**TASK REQUIREMENTS:** List the three things the text on open-minded thinking says you should train yourself to believe things with.

**TEXT PROVIDED:**
━━━━━━━━━━
We have to be open-minded and see the world with less bias. First, we can simply try out alternative ideas hypothetically and temporarily. In other words, don’t say, “Okay, I’ll change my opinions on my beliefs about Christianity right now.” Instead, say, “For the next day or even the next thirty minutes, I’ll pretend my opinions are the opposite of what I normally believe (even though I know it’s nonsense), and see where those new beliefs take me.” This strategy allows you to explore ideas and learn from what you do not believe in. Even following ideas that you know are wrong can be illuminating. Because in following the consequences of those “wrong” ideas, you might be led to better understand why your original belief is indeed correct, or you might be led to new and unexpected insights that run counter to your original beliefs.


Don't believe it because everybody says it is true


Train yourself to believe things with evidence, fact and logic. Commonly held opinions are frequently just plain false. Often we are persuaded by authority and repetition rather than by evidence and reality. This tendency to accept what surrounds us makes it difficult to separate what we really know from what we just believe we know. 


Let’s consider the downfall of gravity, Aristotle asserted that heavier objects fall faster than lighter ones. People accepted this assertion because Aristotle said it and it sounded reasonable. Until almost two thousand years later Galileo challenged Aristotle's theory. He demonstrates that heavier bodies do not fall faster. In fact, except for air resistance, bodies fall at the same rate regardless of their weight.  People tend to accept ideas if it is being said by an authority or if they know or respect the individual who said them.


 

Recognize your strengths and weaknesses.
━━━━━━━━━━
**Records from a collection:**
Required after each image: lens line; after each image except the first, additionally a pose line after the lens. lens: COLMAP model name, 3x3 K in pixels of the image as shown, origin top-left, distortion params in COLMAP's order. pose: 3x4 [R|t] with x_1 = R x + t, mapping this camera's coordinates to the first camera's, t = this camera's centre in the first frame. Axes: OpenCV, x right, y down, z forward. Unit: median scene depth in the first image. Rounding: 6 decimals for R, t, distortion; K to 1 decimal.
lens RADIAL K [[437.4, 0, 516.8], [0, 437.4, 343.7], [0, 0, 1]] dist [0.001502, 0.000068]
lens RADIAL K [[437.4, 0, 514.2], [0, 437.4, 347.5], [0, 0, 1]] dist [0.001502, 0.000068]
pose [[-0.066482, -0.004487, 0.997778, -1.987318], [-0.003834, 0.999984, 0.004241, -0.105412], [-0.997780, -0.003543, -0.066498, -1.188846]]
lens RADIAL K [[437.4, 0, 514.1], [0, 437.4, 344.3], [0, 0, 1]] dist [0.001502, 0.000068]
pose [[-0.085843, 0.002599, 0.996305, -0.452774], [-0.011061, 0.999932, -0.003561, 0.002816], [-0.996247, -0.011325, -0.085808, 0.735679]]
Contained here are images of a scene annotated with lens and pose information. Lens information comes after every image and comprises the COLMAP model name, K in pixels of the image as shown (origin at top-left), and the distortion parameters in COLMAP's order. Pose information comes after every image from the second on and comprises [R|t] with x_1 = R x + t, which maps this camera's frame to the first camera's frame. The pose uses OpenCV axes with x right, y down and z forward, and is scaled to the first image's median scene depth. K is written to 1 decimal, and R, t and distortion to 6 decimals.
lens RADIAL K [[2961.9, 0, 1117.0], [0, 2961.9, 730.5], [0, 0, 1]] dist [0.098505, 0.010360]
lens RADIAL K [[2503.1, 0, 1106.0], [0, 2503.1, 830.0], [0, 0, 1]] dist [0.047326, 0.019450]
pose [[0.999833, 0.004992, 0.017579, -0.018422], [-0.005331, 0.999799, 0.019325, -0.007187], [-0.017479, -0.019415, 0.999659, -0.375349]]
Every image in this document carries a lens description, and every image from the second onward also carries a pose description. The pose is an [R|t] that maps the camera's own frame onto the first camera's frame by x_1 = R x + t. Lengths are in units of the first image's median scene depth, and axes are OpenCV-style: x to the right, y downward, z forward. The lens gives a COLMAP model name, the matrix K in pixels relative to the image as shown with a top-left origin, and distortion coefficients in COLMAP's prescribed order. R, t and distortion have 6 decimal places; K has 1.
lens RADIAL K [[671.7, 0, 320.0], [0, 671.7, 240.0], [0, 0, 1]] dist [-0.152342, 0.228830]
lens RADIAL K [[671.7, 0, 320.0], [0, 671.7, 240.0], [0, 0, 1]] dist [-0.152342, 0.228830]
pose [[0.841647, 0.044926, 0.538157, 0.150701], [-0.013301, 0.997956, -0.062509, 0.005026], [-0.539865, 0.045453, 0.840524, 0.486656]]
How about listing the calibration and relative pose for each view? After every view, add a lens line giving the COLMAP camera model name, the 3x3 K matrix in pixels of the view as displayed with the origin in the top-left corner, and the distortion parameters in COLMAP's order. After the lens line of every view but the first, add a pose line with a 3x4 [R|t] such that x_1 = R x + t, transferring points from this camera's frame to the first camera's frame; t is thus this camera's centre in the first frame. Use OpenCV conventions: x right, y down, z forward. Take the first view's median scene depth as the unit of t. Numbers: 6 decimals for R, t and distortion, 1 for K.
━━━━━━━━━━
**EXERCISE ANSWER:** evidence, fact, logic